VERS LA GLACIERE

Texte extrait du journal Le TELL

1906

Carte Etat Major 1901

On peut décidément passer de bonnes heures à Blida, si on aime un peu la nature, et si on sait aller chercher dans la solitude des hautes montagnes le réconfort et le recueillement que l'on est toujours sûr de trouver lorsqu'on prend la peine de gravir les chemins qui montent... Jeudi, le pittoresque sentier qui conduit  à la Glacière répercutait les échos  d'une petit caravane d'élèves du Collège, heureux de délier à la fois leur langue et leurs jambes, déjà  presque engourdies par les longues heures d'études, heures de silence et d'immobilité. Aussi, quel entrain à chaque départ! Nos jeunes élèves ne perdent pas une occasion de faire quelques excursions dans la montagne. Et qui saurait les en détourner? Qui saurait nier les avantages incontestables de pareilles cures d'air pour ceux qui sont condamnés à vivre dans une atmosphère confinée? Quel plaisir pour nos jeunes potaches de trouver devant eux  un horizon plus éloigné, une route libre, et d'exercer dans les rampes ravinées des montagnes, leur élasticité juvénile. On ne sent plus sur les épaules le poids des murailles épaisses du collège, on est moins oppressé par la rigueur de la discipline, qui doit  persister cependant plus que jamais sur les hauteurs: mais cette discipline semble s'adoucir; le maître devient un compagnon de route que l'on écoute pour son expérience....

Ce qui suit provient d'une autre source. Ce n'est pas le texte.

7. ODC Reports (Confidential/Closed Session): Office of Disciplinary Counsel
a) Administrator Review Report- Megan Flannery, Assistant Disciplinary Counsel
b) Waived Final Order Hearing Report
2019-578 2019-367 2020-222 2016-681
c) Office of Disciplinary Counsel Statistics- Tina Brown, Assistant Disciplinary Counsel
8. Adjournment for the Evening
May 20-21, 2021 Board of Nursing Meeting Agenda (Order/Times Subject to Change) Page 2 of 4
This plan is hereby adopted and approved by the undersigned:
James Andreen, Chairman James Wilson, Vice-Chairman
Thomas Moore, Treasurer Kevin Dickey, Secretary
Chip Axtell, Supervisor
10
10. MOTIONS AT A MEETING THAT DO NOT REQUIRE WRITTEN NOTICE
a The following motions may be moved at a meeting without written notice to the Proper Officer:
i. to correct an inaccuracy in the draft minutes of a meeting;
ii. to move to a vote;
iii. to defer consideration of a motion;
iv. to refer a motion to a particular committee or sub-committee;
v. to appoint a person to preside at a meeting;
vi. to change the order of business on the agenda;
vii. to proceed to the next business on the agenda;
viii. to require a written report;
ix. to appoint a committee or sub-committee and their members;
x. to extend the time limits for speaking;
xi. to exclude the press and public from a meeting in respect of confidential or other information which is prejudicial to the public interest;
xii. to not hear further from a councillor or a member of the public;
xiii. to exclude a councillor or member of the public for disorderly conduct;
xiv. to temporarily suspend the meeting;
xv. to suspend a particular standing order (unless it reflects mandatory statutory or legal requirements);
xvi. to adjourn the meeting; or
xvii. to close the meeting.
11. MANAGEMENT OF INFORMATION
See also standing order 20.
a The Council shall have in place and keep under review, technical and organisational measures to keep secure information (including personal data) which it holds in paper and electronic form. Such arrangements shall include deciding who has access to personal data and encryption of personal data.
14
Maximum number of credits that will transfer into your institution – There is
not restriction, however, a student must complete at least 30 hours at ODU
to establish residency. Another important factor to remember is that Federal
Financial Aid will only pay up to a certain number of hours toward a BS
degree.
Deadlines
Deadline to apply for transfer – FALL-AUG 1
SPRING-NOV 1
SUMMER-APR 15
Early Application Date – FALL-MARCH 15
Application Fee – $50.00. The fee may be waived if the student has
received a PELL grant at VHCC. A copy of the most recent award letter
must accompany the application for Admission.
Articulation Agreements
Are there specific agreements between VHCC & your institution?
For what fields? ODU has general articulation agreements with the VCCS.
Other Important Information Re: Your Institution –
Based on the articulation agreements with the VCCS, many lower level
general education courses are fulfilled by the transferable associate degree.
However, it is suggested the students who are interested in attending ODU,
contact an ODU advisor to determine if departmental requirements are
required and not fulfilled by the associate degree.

... Et, tandis que l'on cause gaiement des difficultés de la route, de l'arrivée triomphale à la Glacière, on commence soudain à gravir la première pente.  Le chemin s'engage alors franchement, presque en ligne droite sur le premier contrefort de l'Atlas. Parfois ce raidillon se redresse tellement, que les eaux d'hiver, emportées par un mouvement de cascade, ont profondément raviné le sol, mettant à nu les pierres et décharnant les racines des arbres. Mais qu'importe? Le chemin serait peut être moins agréable s'il était moins raboteux, et que ne ferait-on pas pour respirer  l'air pur que l'on trouvera là-haut?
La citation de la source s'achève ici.